# [Directions for this task]
Although the entries contain pictures, only their words should be duplicated exactly.

# [Material to process]
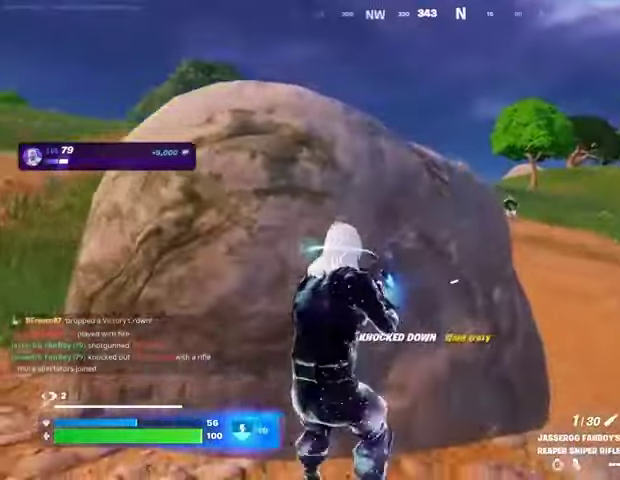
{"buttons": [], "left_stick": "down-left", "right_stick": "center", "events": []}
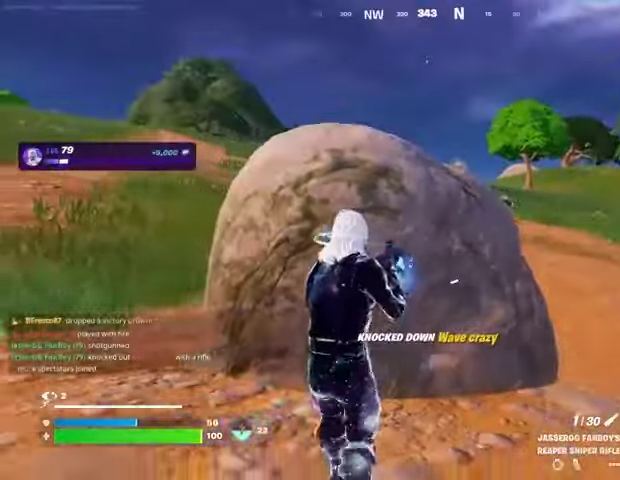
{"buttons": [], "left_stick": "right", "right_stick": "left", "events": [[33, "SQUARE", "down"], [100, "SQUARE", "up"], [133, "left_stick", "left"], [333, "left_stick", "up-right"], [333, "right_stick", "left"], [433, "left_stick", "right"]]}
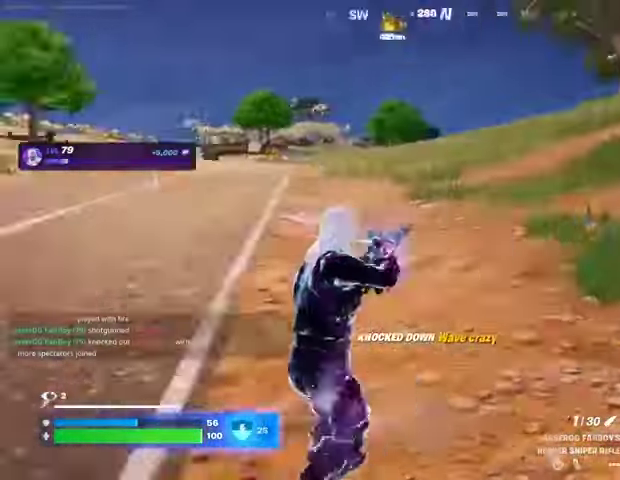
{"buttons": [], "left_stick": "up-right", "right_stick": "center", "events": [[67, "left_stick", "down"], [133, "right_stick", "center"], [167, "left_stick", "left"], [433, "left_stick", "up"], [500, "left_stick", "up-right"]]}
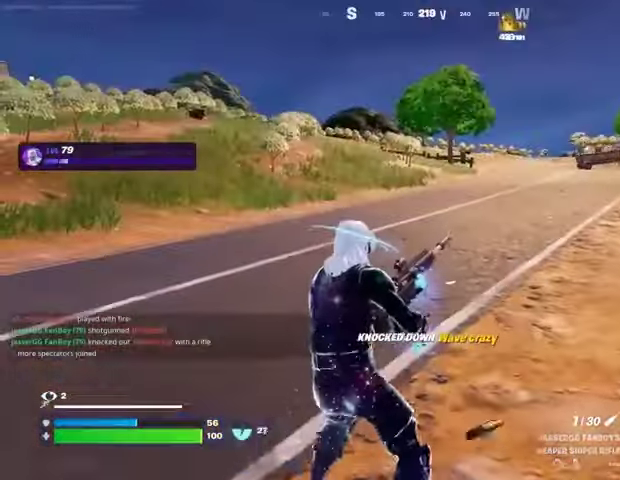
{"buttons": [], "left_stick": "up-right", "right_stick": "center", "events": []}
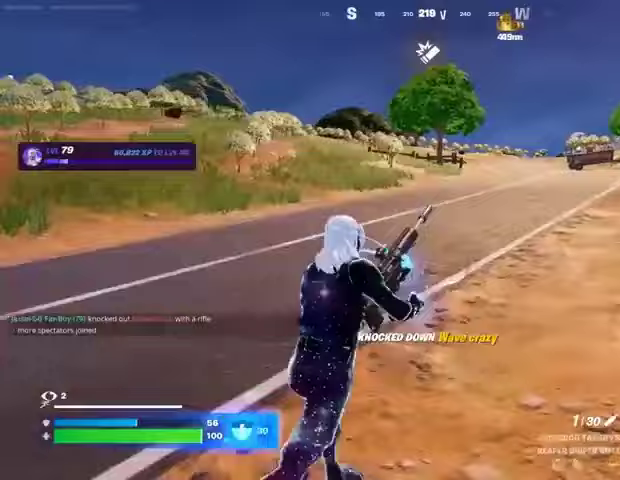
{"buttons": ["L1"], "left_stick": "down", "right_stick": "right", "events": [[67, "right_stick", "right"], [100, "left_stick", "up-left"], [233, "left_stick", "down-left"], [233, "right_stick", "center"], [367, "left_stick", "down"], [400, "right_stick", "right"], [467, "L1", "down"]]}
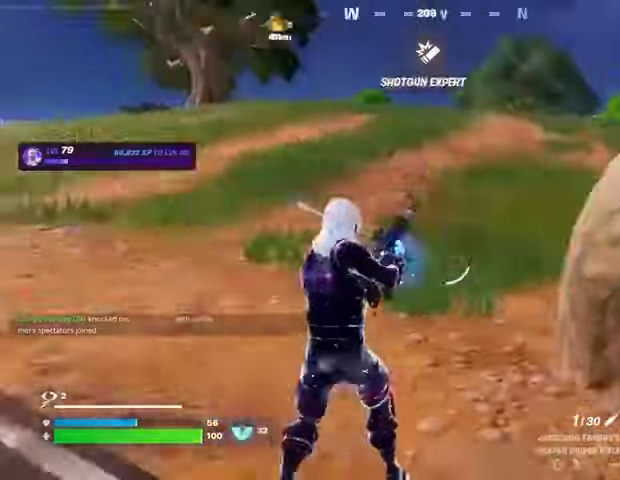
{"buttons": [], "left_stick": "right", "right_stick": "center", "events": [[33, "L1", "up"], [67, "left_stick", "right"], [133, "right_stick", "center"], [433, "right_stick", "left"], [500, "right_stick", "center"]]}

# [Finished exercise]
{"buttons": [], "left_stick": "down-left", "right_stick": "center", "events": []}
{"buttons": [], "left_stick": "right", "right_stick": "left", "events": [[33, "SQUARE", "down"], [100, "SQUARE", "up"], [133, "left_stick", "left"], [333, "left_stick", "up-right"], [333, "right_stick", "left"], [433, "left_stick", "right"]]}
{"buttons": [], "left_stick": "up-right", "right_stick": "center", "events": [[67, "left_stick", "down"], [133, "right_stick", "center"], [167, "left_stick", "left"], [433, "left_stick", "up"], [500, "left_stick", "up-right"]]}
{"buttons": [], "left_stick": "up-right", "right_stick": "center", "events": []}
{"buttons": ["L1"], "left_stick": "down", "right_stick": "right", "events": [[67, "right_stick", "right"], [100, "left_stick", "up-left"], [233, "left_stick", "down-left"], [233, "right_stick", "center"], [367, "left_stick", "down"], [400, "right_stick", "right"], [467, "L1", "down"]]}
{"buttons": [], "left_stick": "right", "right_stick": "center", "events": [[33, "L1", "up"], [67, "left_stick", "right"], [133, "right_stick", "center"], [433, "right_stick", "left"], [500, "right_stick", "center"]]}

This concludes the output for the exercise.